Hello.
I have a database with company table that have a bunch of related (delete=cascade) tables.
Also it has 1<->M relation to company_descr table.
Once we've found that ~half of our companies do not have any description and we would like to remove them.
First this I've tried was
delete from company where id not in (select company_id from company_descr);
I've tried to analyze command, but unlike to other RDBM I've used it did not include cascade deletes/checks into query plan. That is first problem.

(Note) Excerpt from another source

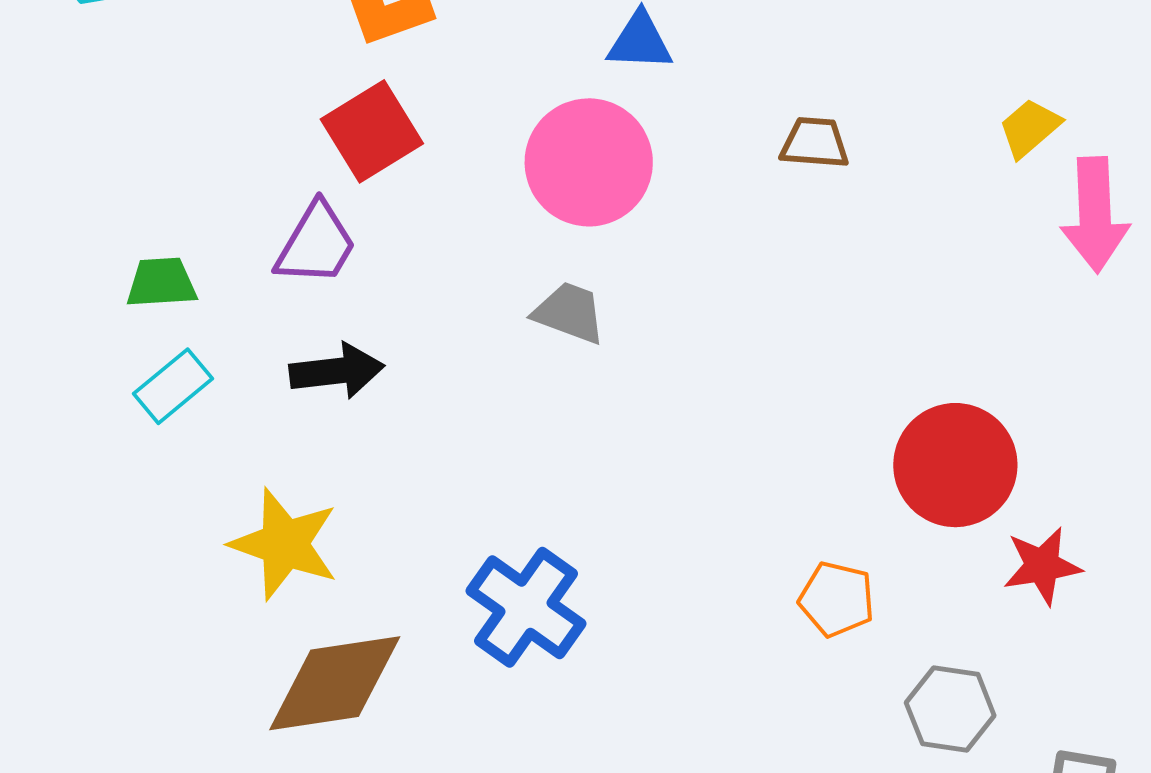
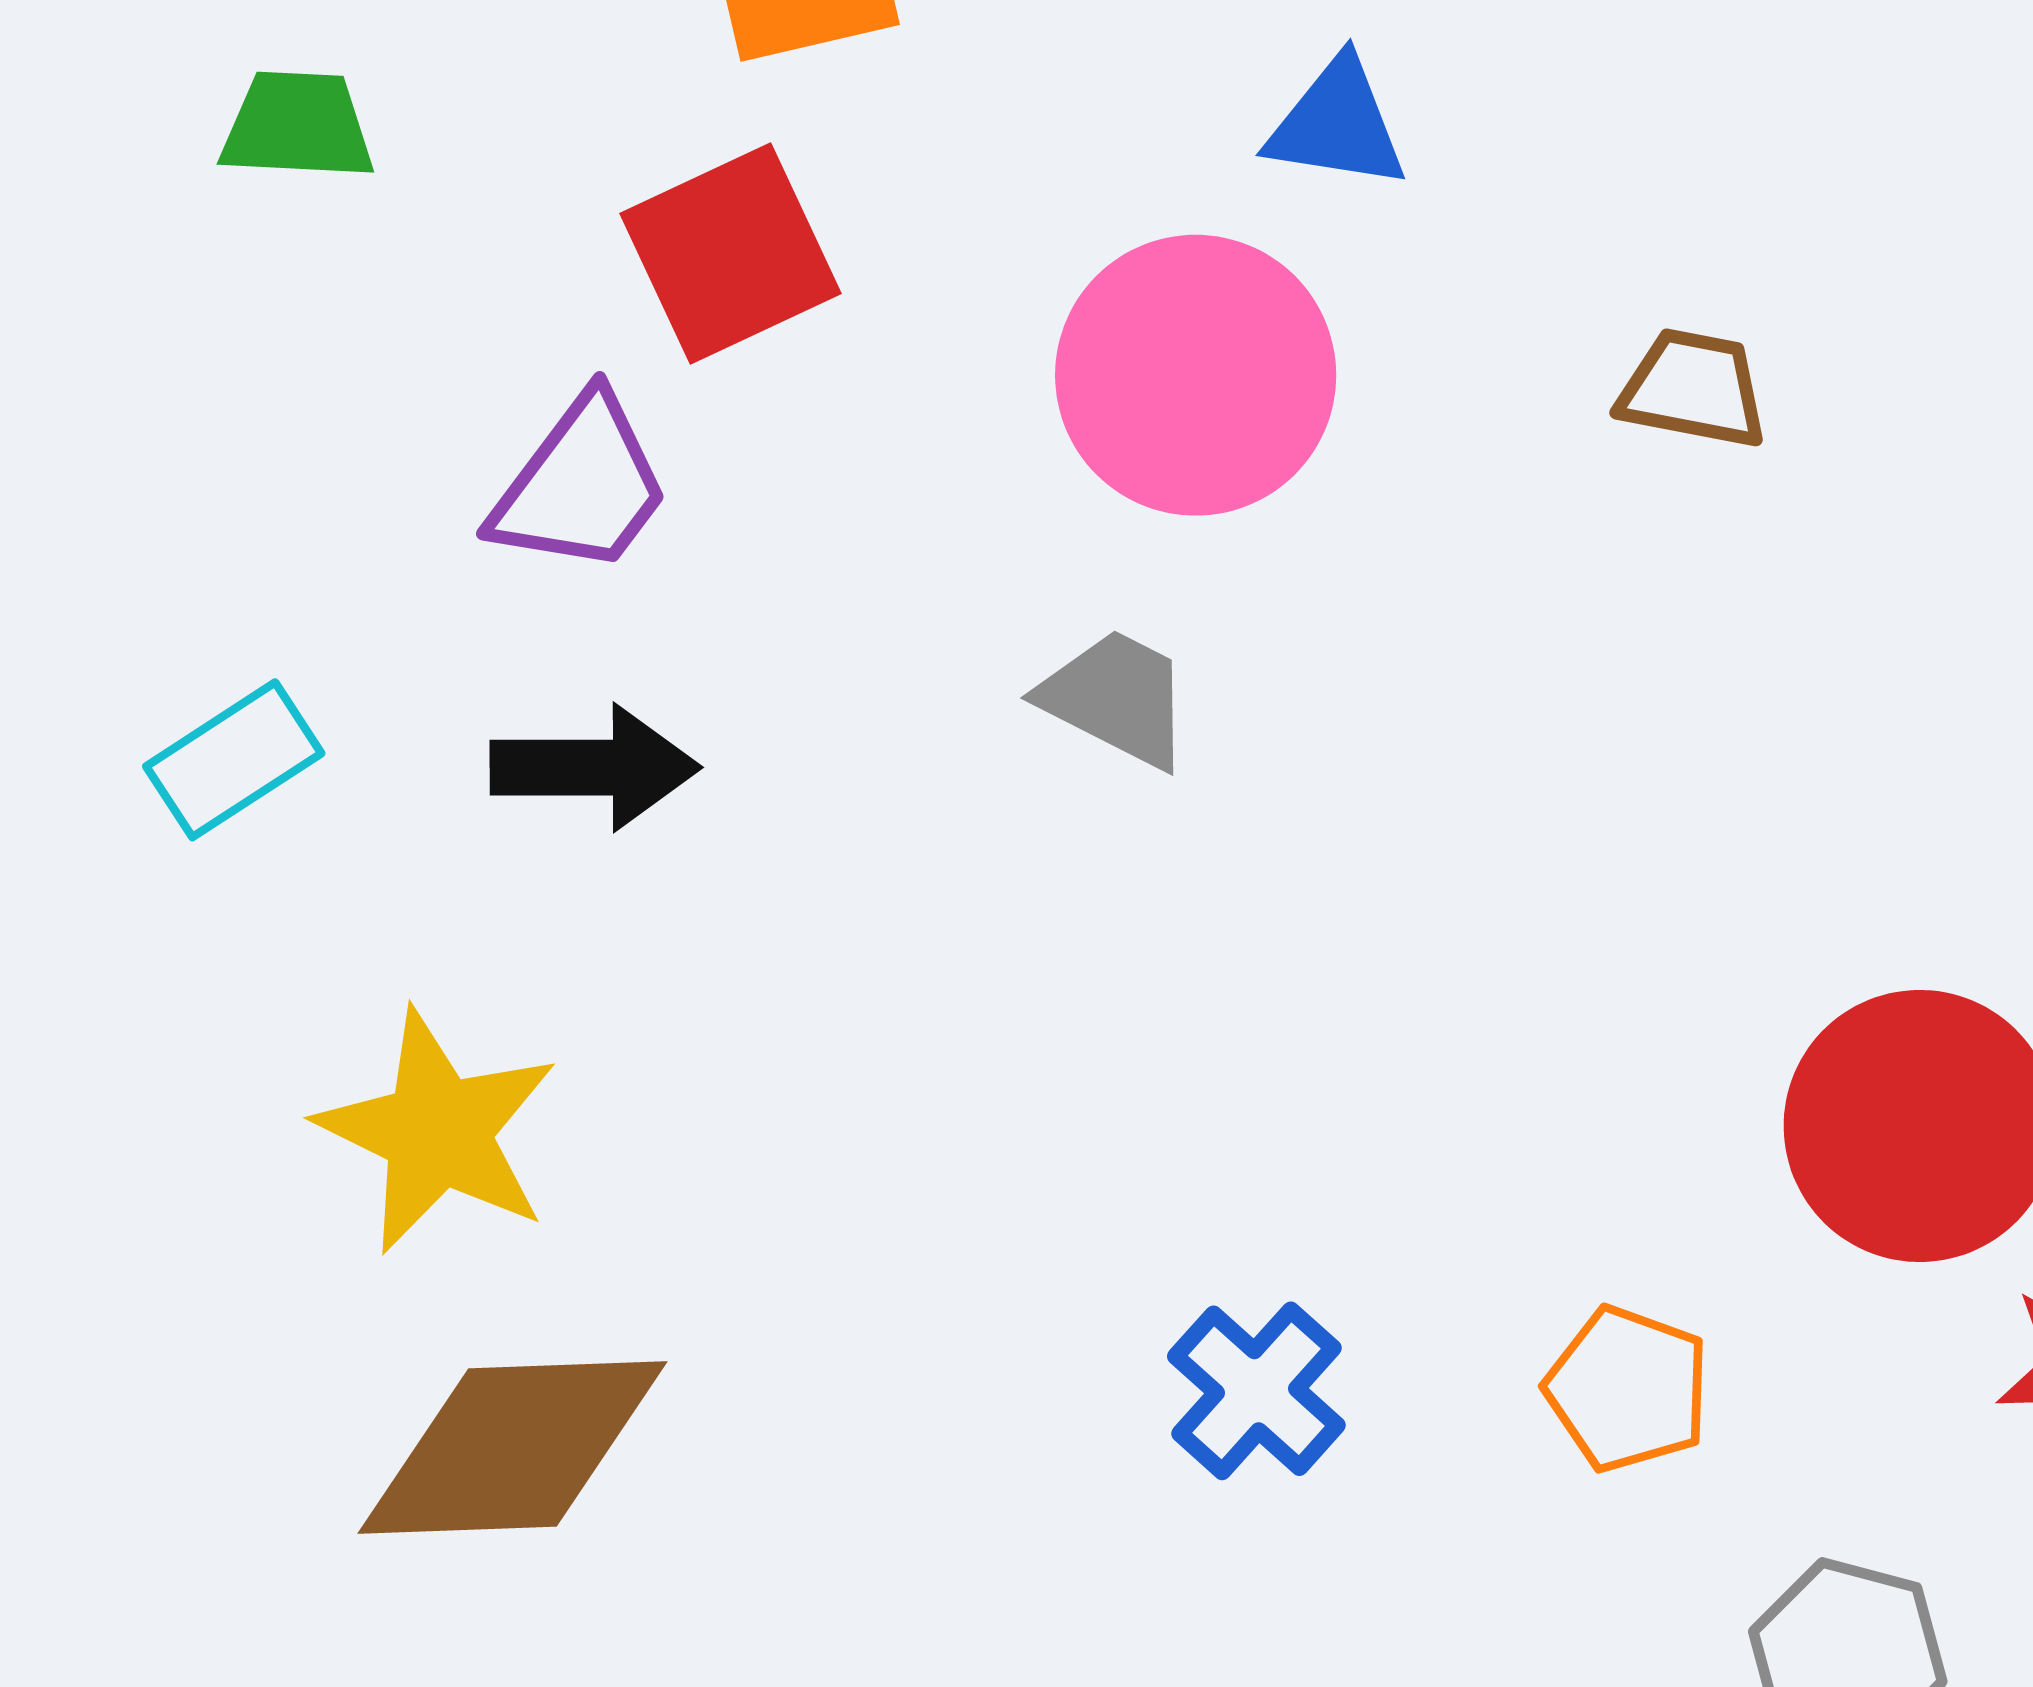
green trapezoid: (161, 283) -> (298, 126), moved
blue cross: (526, 607) -> (1256, 1391), moved, size x0.7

It was SLOW. To make it faster I've done next thing:
create temporary table comprm(id) as select id from company;
delete from comprm where id in (select company_id from company_descr);
delete from company where id in (select id from comprm);
That was much better. So the question is why postgresql can't do such a thing.
But it was better only until "removing" dataset was small (~5% of all table).

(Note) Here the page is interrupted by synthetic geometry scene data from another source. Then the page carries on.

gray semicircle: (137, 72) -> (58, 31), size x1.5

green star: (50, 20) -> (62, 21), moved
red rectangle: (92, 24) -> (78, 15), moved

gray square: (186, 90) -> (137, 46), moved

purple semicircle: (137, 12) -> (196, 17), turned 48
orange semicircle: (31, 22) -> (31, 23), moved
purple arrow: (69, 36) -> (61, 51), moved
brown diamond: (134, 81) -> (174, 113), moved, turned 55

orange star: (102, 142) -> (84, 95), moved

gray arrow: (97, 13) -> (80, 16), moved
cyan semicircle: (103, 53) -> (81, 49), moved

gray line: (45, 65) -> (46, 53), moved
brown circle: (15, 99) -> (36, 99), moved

As soon as I've tried to remove 50% I've got speed problems. I've ensured I have all indexes for both ends of foreign key.
I've tried to remove all cascaded entries by myself, e.g.:
create temporary table comprm(id) as select id from company;
delete from comprm where id in (select company_id from company_descr);
delete from company_alias where company_id in (select id from comprm);
...
delete from company where id in (select id from comprm);
It did not help until I drop all constraints before and recreate all constraints after.
Now I have it work for 15minutes, while previously it could not do in a day.
Is it OK? I'd say, some (if not all) of the optimizations could be done by postgresql optimizer.